Я призадумался, если не сказать, что обалдел. Отца Гиласа убил Геракл, а парень так спокойно говорит об этом? Мало того, он постоянно демонстрирует свое почтение к герою, едва ли не стелется перед ним, ревнуя к любому аргонавту, заговорившему с Амфитридом. Маскируется? Типа — месть такое блюдо, которое подают холодным. Вот, опять штампы.

— А Гераклу ты мстить не собираешься?

— За что мстить? — удивленно вскинулся Гилас, едва не бросив весло. — Геракл к себе шел, никого не трогал. Он как раз задушил Немейского льва, устал, проголодался, да еще и жертву Аполлону хотел принести, а по дороге ему отец попался, на колеснице. Геракл моего батюшку вежливо попросил — дескать, подари мне одного вола из упряжки, там их четыре…

— Из какой упряжки? — перебил я юнца.

— Какой ты глупый, Саймон. Понятно дело, что из отцовой. Геракл, вместе со шкурой пешком шел.

— А почему вола?

— Так потому что волы в нее были запряжены, как ты не понимаешь? У дриопов коней нет, то есть, раньше не было, в колесницы волов запрягали. Вот, когда отец отказался вола подарить, так Геракл его и убил, а вола в жертву принес, без разрешения.

— А-а… — протянул я.

— Вот тебе и «а», — передразнил меня Гилас. — Я говорю, Геракл два дня льва выслеживал, потом душил, а еще день свежевал. Представляешь, как он устал шкуру драть? Ее же ничего не брало — ни бронза, ни камень. Хочешь — потрогай, шкура у мачты лежит.

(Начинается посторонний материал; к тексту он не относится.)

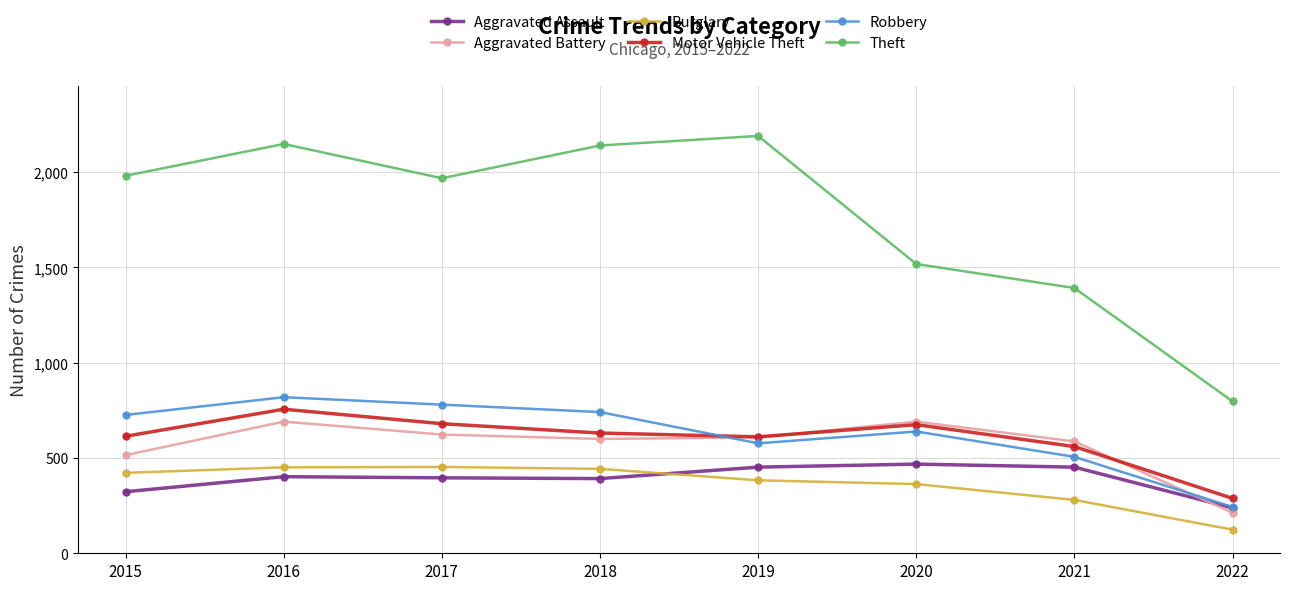

Which series has the largest range (max minus min)?

Theft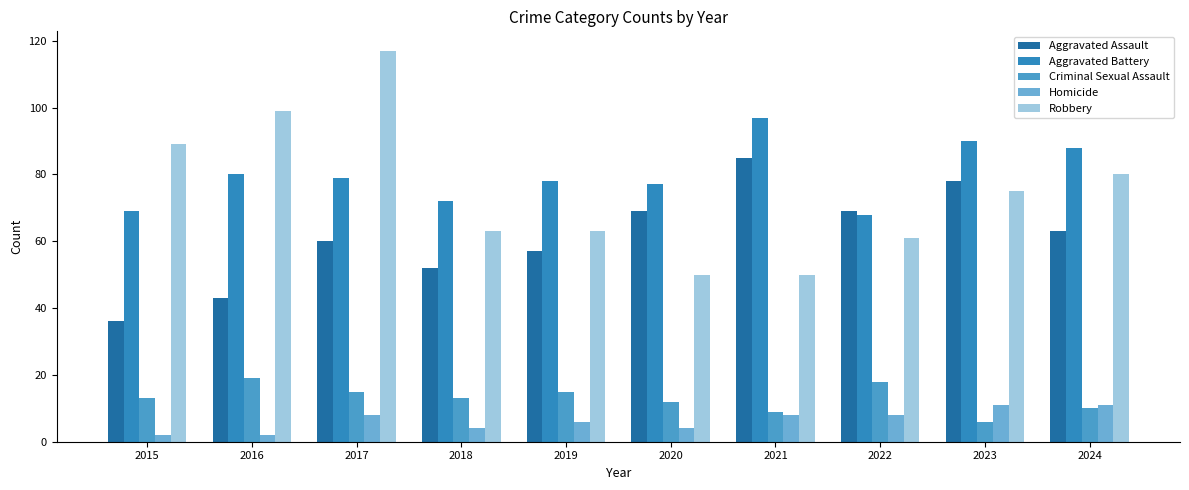

At which label does Aggravated Battery reach its peak?

2021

Я чуть не брякнул, что надо было стальной нож взять, но прикусил язык. Какая тут сталь, если даже во времена Трои железо ценилось выше, нежели золото? А до похищения Елены Прекрасно еще сколько лет? Кажется, поколение. Да, странное дело. Кажется, Елена и Кастор с Поллуксом были тройняшками, а братья выглядят лет на сорок, а то и на пятьдесят. Значит, к началу Троянской войны ей будет лет шестьдесят — семьдесят пять. Хорошо бабушка сохранилась. М-да…

— Хвала Аполлону, что подсказал брату челюсть выломать, а потом уже ею и свежевать.

— Какому брату выломать? Ификлу, что ли? — переспросил я.

— О, боги-олимпийцы! — возвел очи вверх Гилас. — Ификлу-то за что? Отчего вы посылаете мне такого глупого слушателя?

— А ты, торопыга, по нормальному рассказывай, а не перескакивай с места на место, словно блоха на львиной шкуре, — рассердился я.

— Тогда я вообще говорить не стану, буду молчать, — заявил Гилас.

Мне показалось, что спина Геракла, сидевшего перед нами, слегка дернулась, словно от смеха. А, так полубог тоже слушает и посмеивается.

Гилас дулся долго, минуты две, а может и три. Наконец, устав молчать, спросил:

— Так рассказывать дальше-то?

— Давай, — кивнул я. — Только, начни со льва. Вот, говоришь, придушил Геракл льва и решил снять с него шкуру, а шкуру зверюги не брал ни камень…

— Ни звонкая бронза, — радостно подхватил Гилас и принялся перечислять. — А еще ее ни медь не брала, ни кость, ни твердое дерево, ни раковина мидии.

— Ни твой язык, — хмыкнул я, а Гилас поддакнул: — Ни мой язык…

С лавки впереди нас раздалось ржание кентавра, а сзади тоненько хихикали братья Бореады — те самые, что в накидках, скрывающих горбики.

— Ты опять издеваешься?

— Ни капельки, — покачал я головой. — Я все про челюсть никак не пойму — у кого ее выломали? И что за брат?

— Геракл — брат Аполлону по отцу, по Громовержцу, — терпеливо пояснил Гилас. — И Лучезарный посоветовал брату, то есть, Амифитриаду нашему, чтобы выломал у льва челюсть, потому что зубы у него, у льва, крепче и острее любой бронзы.